* Page extract:
To Compete With Amazon, eBay Debuts Free Listings And Simpler Fee Structures For Sellers

Ebay is debuting a new fee structure and incentives for sellers today in an effort to remain the most competitive commerce platform next to e-commerce marketplace Amazon. For the first time, eBay is launching free listings for both non-stores and stores on the platform, as well as simpler pricing.

Non-stores previously had fixed-price listings that charged $0.50 insertion fees, and then various “tranches,” or levels, of final value fees, depending on the amount of the item. Fixed-price, non-store, final-value fee tranches didn’t have a cap, either. Now, non-store pricing has one, flat final-value fee rate of 10 percent capped at $250. So the max that any non-store seller will pay is 10 percent of the transaction. Non-store consumer sellers are also allowed 50 free listings (no insertion fees) if they list auction-only or buy-it-now items. After 50 listings, sellers will be charged $0.30 per listings.

Extracted records:
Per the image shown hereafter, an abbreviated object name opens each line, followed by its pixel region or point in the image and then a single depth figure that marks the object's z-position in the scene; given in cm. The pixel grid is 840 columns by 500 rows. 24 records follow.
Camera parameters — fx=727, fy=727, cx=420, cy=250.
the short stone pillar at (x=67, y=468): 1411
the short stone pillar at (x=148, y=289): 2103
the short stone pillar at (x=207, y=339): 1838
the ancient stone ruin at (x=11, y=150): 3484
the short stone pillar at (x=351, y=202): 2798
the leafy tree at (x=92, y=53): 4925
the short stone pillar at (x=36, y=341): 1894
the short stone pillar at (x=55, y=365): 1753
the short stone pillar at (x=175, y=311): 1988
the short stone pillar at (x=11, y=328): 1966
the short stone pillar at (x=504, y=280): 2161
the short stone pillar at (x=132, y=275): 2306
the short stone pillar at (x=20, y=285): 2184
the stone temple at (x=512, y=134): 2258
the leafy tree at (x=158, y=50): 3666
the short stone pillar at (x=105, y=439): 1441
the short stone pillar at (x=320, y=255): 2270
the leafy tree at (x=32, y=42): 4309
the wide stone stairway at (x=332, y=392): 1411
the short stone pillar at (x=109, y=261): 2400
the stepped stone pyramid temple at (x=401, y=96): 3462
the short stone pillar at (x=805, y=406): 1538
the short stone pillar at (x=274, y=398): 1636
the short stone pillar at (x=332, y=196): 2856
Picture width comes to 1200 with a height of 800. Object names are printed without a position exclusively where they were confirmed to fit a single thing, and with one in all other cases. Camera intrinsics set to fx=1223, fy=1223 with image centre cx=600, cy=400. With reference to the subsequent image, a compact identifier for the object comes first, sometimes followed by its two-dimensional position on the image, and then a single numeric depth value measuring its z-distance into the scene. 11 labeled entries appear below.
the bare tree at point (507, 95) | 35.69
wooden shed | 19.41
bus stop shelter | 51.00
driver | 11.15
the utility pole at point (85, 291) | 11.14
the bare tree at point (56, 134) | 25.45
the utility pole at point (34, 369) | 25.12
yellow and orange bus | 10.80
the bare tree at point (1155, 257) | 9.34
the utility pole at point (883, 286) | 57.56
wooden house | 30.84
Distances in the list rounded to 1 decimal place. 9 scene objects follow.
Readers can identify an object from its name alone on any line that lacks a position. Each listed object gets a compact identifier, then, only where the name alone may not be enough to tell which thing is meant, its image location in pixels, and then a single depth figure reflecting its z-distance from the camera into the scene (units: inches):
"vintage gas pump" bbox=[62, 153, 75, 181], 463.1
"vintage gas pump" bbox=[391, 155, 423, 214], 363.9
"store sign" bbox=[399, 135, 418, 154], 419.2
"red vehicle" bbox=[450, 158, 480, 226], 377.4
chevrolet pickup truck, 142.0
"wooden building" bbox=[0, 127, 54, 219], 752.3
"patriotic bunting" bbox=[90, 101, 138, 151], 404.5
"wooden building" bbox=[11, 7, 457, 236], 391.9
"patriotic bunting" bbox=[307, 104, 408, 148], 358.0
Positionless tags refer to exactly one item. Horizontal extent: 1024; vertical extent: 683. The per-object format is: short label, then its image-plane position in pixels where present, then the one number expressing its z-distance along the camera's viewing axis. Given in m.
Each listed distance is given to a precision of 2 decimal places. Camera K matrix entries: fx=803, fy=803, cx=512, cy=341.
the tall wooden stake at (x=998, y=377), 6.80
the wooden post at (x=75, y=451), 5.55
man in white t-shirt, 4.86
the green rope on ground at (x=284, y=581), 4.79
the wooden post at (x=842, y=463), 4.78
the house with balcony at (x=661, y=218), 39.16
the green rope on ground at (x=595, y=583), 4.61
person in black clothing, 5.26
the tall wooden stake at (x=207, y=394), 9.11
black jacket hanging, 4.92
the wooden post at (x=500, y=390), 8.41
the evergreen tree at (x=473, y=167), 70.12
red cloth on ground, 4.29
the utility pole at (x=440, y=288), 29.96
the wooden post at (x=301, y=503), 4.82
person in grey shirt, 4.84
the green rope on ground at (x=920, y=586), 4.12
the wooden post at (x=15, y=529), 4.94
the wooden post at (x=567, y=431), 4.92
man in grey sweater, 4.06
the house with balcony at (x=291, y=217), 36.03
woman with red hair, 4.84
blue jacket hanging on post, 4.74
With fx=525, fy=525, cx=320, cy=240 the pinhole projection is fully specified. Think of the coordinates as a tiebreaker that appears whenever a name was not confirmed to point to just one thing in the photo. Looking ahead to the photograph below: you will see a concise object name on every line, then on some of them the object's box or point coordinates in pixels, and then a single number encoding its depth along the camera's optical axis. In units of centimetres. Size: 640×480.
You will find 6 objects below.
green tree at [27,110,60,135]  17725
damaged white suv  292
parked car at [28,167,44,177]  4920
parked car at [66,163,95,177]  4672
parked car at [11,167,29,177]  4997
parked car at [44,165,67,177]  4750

* What you need to do:
[1] Reproduce the passage of the eBay fees article that begins with the words "Non-stores previously had" and ends with "charged $0.30 per listings.".
[2] Answer these questions using the eBay fees article:
(a) What insertion fee did non-store fixed-price listings charge before the change?
(b) What flat final-value fee rate now applies to non-store sellers, and at what amount is it capped?
(c) What do non-store sellers pay per listing once they pass 50 free listings?
[3] Write the next part of the eBay fees article, picking up after its final sentence.
The rows have no connection to the article on eBay's new seller fees.

* Answers provided:
[1]
Non-stores previously had fixed-price listings that charged $0.50 insertion fees, and then various “tranches,” or levels, of final value fees, depending on the amount of the item. Fixed-price, non-store, final-value fee tranches didn’t have a cap, either. Now, non-store pricing has one, flat final-value fee rate of 10 percent capped at $250. So the max that any non-store seller will pay is 10 percent of the transaction. Non-store consumer sellers are also allowed 50 free listings (no insertion fees) if they list auction-only or buy-it-now items. After 50 listings, sellers will be charged $0.30 per listings.

[2]
(a) $0.50
(b) 10 percent, capped at $250
(c) $0.30 per listing

[3]
For merchants with storefronts on eBay, listing fees were previously required in addition to the monthly subscription charge. That’s changed with today’s announcement. Sellers get a discount for yearly subscriptions, and they also get up to 2,500 free listings per month with a choice of buy it now or auction depending on store level. Previously there were no free listings available to stores.

Ebay has also removed the tranches for final-value fees, and it now offers simple percentages based on item value. You can see the new fee structures here.

This is an aggressive move by eBay against Amazon, with the hope of incentivizing some of Amazon’s merchants to make the switch. eBay even published a detailed chart comparing the fee structures for Amazon storefronts and eBay stores. But as Ecommercebytes notes, these eBay fees don’t include PayPal fees for payment processing.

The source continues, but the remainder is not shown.